Preparing to abandon the floe, scientists retrieve rods they'd used to mark transects across the ice. Their unprecedented six-month study is looking at sea ice from the time it forms until it melts.

For thousands of years, this vast blanket of bright white ice floating on the surface of the Arctic has cooled the planet by reflecting sunlight back into space. Though the ice cap has always expanded and contracted with the seasons, reaching its maximum extent in March and its minimum in September, over the past two decades it's been shrinking dramatically.

In September 2012, according to the National Snow and Ice Data Center, the ice cover was the smallest ever documented—just 52 percent of the average for the period 1981 to 2010. The ice is getting thinner as well. In September 2012 its total volume was only about 40 percent of the long-term average. What was once mostly a layer of thick ice floes that lingered for years has given way to large tracts of thin ice that forms and melts during a single year.

The loss of ice accelerates Arctic warming. Scientists have found that first-year ice reflects about 10 percent less solar energy than multiyear ice. That means it melts faster—it loses about five inches (13 centimeters) a month more in thickness than does multiyear ice, according to NPI data. As ice melts and exposes darker ocean water, more solar energy is absorbed by the water, producing clouds and escalating temperatures.
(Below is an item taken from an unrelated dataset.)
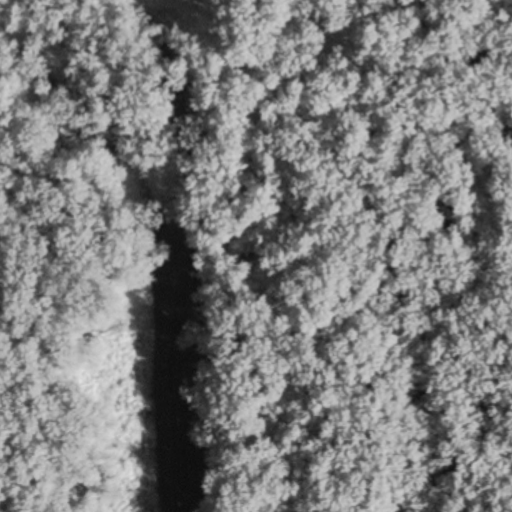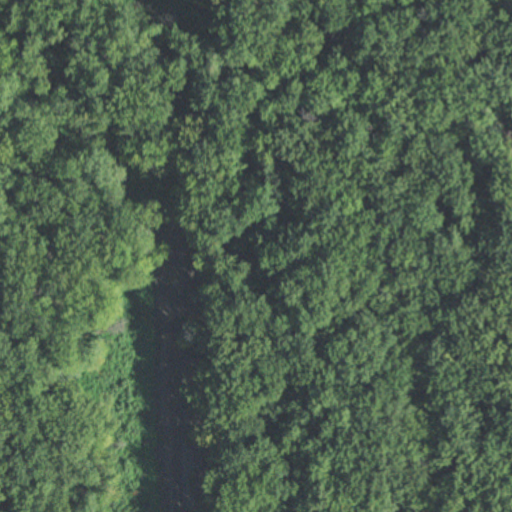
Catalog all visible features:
road: (255, 253)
Indeed, data show that the temperatures in the Arctic have been warming twice as fast as the global average. "The results come out strongly in model outputs," explains Kim Holmén, NPI's international director. "The Arctic warms first, most, and fastest." All climate models are now in agreement: Coverage of summer sea ice will continue to decline. Later in this century it will be possible to sail across the open ocean to the North Pole.

This will of course have disastrous consequences for the entire ecosystem that depends on sea ice, from polar bears to the minuscule phytoplankton at the opposite end of the food chain. The loss of Arctic ice will likely affect weather patterns across the entire Northern Hemisphere as well. Some scientists already see a link to the polar vortex that's been bringing deep cold again to the eastern United States.

Arctic Data Dive


The K.V. Svalbard, a Norwegian icebreaker, heads back to the Lance to guide it deeper into the growing ice pack and deliver a second crew of researchers.
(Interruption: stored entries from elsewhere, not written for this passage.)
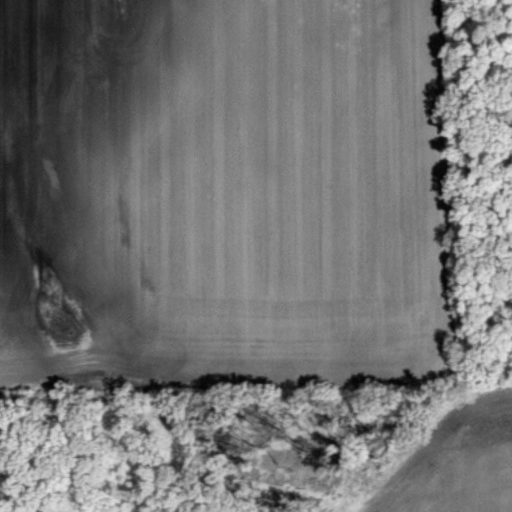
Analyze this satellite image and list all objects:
crop: (256, 256)
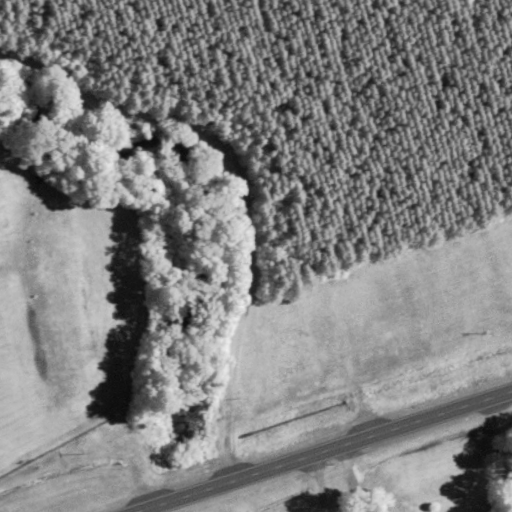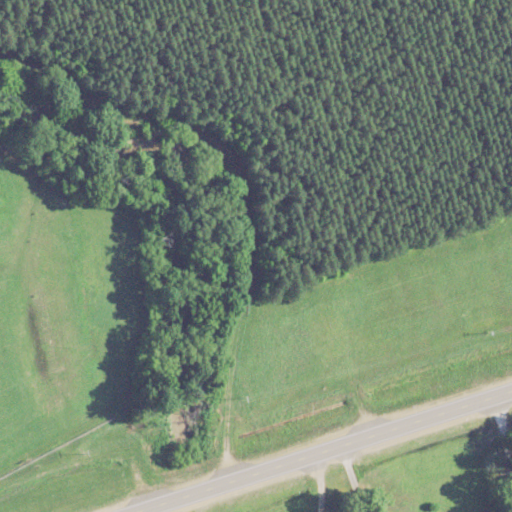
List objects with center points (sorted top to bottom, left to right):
park: (33, 341)
road: (323, 450)
road: (507, 452)
road: (352, 478)
road: (319, 482)
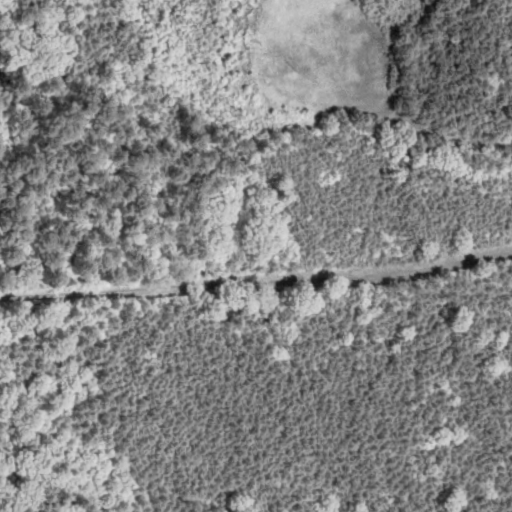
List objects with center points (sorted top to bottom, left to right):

Over the course of NPI's six-month-long study (January 9 to June 27), scientists will plunge into nitty-gritty measurements of how sea ice behaves and all the factors that affect it, from the warmth and turbulence of the ocean below to the snow and clouds above it. They'll study the underside of the ice, and the algae that bloom below it, with autonomous and remotely operated vehicles.

"Every effort to enable a better description of how ice behaves is important for making our climate models better," says Holmén. For other scientists working with data collected by satellites or airplanes, the area around the Lance will become a unique ground-truth reference point.

For now, though, the crew and science team are recovering from a small setback. Back in January a Norwegian Coast Guard icebreaker, the K.V. Svalbard, had escorted the Lance to a position that was thought to be securely within the growing ice pack. But strong winds over the past six weeks pushed the vessel south, too close to the crackled edge of the ice. The day before Cobbing and I arrived from Spitsbergen with the new crop of scientists, the floe under study splintered into shards.

For three days and nights, in temperatures well below zero, the scientists scrambled to salvage their instruments, with mixed results. "It's the Arctic that's controlling our expedition, and the Arctic is unpredictable," said Amelie Meyer, an oceanographer with NPI. "We're going to break instruments, we're not going to be where we think we're going to be, and we don't know what the weather will bring us. This is really extreme science."

As I write, on Sunday, February 22, the K.V. Svalbard is cutting a new path for us, leading the Lance farther north and east, deeper into the ice. Within a few days we hope to begin drifting again.

That's the plan, anyway. Stay tuned.


Dmitry Divine of the Norwegian Polar Institute and other scientists scramble to gather data and instruments to take back to the Lance.